Goal: Copy every row below verbatim, keeping each line in its original order.

Collection entries

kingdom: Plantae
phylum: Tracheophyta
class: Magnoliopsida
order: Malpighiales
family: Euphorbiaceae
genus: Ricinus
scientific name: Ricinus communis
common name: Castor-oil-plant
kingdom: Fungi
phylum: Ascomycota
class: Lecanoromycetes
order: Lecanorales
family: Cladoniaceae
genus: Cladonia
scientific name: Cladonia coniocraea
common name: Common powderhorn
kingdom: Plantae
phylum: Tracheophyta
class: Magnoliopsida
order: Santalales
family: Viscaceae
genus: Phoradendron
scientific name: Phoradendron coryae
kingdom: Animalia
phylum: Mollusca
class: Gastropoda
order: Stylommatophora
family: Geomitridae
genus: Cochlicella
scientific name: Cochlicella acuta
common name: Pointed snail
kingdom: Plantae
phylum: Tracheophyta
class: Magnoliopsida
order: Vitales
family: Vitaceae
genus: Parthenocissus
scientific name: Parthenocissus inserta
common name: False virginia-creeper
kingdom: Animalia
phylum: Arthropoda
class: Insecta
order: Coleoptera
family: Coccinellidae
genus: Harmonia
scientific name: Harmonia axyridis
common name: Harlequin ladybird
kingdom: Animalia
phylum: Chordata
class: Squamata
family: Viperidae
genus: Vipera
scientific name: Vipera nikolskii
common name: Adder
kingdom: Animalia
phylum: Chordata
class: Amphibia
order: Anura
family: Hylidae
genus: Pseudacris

Task response:
kingdom: Plantae
phylum: Tracheophyta
class: Magnoliopsida
order: Malpighiales
family: Euphorbiaceae
genus: Ricinus
scientific name: Ricinus communis
common name: Castor-oil-plant
kingdom: Fungi
phylum: Ascomycota
class: Lecanoromycetes
order: Lecanorales
family: Cladoniaceae
genus: Cladonia
scientific name: Cladonia coniocraea
common name: Common powderhorn
kingdom: Plantae
phylum: Tracheophyta
class: Magnoliopsida
order: Santalales
family: Viscaceae
genus: Phoradendron
scientific name: Phoradendron coryae
kingdom: Animalia
phylum: Mollusca
class: Gastropoda
order: Stylommatophora
family: Geomitridae
genus: Cochlicella
scientific name: Cochlicella acuta
common name: Pointed snail
kingdom: Plantae
phylum: Tracheophyta
class: Magnoliopsida
order: Vitales
family: Vitaceae
genus: Parthenocissus
scientific name: Parthenocissus inserta
common name: False virginia-creeper
kingdom: Animalia
phylum: Arthropoda
class: Insecta
order: Coleoptera
family: Coccinellidae
genus: Harmonia
scientific name: Harmonia axyridis
common name: Harlequin ladybird
kingdom: Animalia
phylum: Chordata
class: Squamata
family: Viperidae
genus: Vipera
scientific name: Vipera nikolskii
common name: Adder
kingdom: Animalia
phylum: Chordata
class: Amphibia
order: Anura
family: Hylidae
genus: Pseudacris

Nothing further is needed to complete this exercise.